In contrast to PIs, NNRTIs were associated with lower fibrinogen levels. Subjects taking nevirapine and to a lesser extent efavirenz had lower fibrinogen levels compared to subjects not on NNRTIs. Interestingly, levels of fibrinogen with NNRTI therapy were also lower than those levels observed in healthy normal controls. The magnitude of the NNRTI effects changed very little after adjustment for lipids, including HDL levels. Koppel et al studied HIV-infected patients before the common use of NNRTI[8
]. While they found no decrease in fibrinogen levels in those who switched from PI to NNRTI, the numbers switching were very small (n= 23). It is possible that by lowering fibrinogen levels, NNRTIs confer a protective effect on cardiovascular events in addition to that predicted from their increase in HDL, but further prospective studies of NNRTIs and measures of cardiovascular outcomes are required.
As PIs have been commonly taken in combination with NNRTIs in the past, we examined the relationship between PIs, NNRTIs, and fibrinogen levels. Subjects on both NNRTIs and PIs had fibrinogen levels that were intermediate between those levels in subjects on PIs alone and NNRTIs alone and comparable to fibrinogen levels in healthy controls. The combined effect of PI and NNRTI therapy on fibrinogen levels strongly suggests a direct drug effect of both therapies.

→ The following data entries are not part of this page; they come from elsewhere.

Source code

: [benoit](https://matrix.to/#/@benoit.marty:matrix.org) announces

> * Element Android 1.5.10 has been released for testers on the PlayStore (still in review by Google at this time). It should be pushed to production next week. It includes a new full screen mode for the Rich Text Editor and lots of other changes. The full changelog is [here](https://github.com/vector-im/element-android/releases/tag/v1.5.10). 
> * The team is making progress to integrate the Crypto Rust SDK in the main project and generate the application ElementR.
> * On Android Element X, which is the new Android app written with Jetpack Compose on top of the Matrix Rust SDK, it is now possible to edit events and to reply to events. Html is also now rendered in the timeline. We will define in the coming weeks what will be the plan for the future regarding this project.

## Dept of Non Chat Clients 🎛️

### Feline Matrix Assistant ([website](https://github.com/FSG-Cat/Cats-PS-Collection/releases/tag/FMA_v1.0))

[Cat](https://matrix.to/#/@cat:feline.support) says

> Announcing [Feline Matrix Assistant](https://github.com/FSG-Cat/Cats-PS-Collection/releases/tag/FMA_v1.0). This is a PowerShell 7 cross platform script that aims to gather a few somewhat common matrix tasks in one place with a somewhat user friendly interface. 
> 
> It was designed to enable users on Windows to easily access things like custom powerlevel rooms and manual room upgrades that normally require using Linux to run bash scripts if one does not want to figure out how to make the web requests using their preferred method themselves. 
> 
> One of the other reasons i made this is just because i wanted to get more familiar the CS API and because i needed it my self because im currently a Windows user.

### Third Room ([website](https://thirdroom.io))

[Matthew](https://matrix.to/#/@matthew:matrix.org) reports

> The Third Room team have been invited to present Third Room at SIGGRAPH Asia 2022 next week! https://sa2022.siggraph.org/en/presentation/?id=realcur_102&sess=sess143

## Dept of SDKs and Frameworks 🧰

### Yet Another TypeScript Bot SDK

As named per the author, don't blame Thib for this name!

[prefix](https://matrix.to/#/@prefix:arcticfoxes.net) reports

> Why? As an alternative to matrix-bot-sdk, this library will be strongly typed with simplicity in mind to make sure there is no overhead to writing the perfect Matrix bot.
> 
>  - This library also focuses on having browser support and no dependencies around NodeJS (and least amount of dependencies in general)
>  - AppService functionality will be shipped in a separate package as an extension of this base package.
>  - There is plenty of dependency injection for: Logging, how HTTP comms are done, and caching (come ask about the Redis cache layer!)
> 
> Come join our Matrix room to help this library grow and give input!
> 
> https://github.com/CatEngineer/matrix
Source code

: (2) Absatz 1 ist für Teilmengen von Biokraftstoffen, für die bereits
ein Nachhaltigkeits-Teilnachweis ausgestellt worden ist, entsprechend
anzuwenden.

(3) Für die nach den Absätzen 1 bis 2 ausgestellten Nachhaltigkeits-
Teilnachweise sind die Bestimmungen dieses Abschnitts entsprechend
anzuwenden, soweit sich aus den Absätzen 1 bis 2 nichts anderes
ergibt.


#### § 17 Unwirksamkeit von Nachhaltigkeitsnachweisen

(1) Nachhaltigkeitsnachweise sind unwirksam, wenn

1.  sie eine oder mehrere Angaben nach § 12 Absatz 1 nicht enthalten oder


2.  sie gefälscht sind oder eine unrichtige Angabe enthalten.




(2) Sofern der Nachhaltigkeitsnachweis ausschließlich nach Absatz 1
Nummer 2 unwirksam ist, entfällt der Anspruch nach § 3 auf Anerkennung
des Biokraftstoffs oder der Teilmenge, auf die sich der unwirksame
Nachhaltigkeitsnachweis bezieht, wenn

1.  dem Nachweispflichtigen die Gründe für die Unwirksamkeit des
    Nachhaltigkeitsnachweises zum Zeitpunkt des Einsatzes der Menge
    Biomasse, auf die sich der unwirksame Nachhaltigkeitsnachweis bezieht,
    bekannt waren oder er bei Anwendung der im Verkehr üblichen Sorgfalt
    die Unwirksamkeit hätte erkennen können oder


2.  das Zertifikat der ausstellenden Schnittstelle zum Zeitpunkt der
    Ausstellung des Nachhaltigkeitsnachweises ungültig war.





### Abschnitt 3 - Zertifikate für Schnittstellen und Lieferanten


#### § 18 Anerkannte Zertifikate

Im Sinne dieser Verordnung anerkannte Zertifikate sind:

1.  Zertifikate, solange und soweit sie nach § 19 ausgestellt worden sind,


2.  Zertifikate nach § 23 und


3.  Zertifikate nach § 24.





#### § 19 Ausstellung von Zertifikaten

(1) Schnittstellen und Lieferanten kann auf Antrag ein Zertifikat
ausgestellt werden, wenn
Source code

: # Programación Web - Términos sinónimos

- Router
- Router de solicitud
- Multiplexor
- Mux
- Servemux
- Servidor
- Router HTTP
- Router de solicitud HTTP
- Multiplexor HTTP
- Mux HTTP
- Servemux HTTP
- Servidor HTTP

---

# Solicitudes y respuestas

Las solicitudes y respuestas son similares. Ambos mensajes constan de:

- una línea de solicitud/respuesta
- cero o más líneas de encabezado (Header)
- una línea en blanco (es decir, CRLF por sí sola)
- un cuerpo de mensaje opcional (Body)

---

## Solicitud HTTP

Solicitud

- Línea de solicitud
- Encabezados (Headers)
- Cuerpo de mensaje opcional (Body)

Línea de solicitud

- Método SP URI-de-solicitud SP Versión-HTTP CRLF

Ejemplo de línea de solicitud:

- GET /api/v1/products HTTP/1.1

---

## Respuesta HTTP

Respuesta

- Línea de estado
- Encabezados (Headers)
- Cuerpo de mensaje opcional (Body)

The multivariable analysis found associations of higher HIV viral load and lower CD4 cell count with higher fibrinogen levels (data not shown). Unlike PIs and NNRTIs, HIV infection is also associated with elevated CRP levels, and thus elevated CRP and fibrinogen levels may be a reflection of the underlying inflammatory state due to HIV disease. It should be noted that the effects of PI and NNRTI persist after adjusting for these factors associated with HIV itself.
Several limitations of this study should be noted. Given the cross-sectional design of the present study, we are unable to prove causality between ARV therapy and alterations in fibrinogen levels. Prospective studies are required to determine the relationship between PIs, NNRTIs, and fibrinogen levels, and relationships to CVD events. Our study cannot assess the effects of more recently introduced PI drugs. The FRAM study is ongoing, and future analysis is planned of the association of newer PI and other ARV therapies with fibrinogen levels. Additional studies are clearly needed to evaluate the relationship between markers of CVD risk in HIV infection, ARV therapy, and cardiovascular morbidity and mortality.
In summary, PIs as a class are associated with higher levels of fibrinogen levels, which may contribute to an increased risk of atherosclerosis in HIV-infected subjects. Ritonavir boosting may lead to higher levels of fibrinogen compared to un-boosted PIs. In contrast, NNRTIs are associated with lower fibrinogen levels. Fibrinogen levels in those subjects on NNRTIs combined with PIs are similar to those observed in healthy controls. The antiretroviral drug effects appear to be independent of inflammation. Prospective studies are needed to determine the causal relationship between ARV therapy and fibrinogen levels as well as their CVD consequences.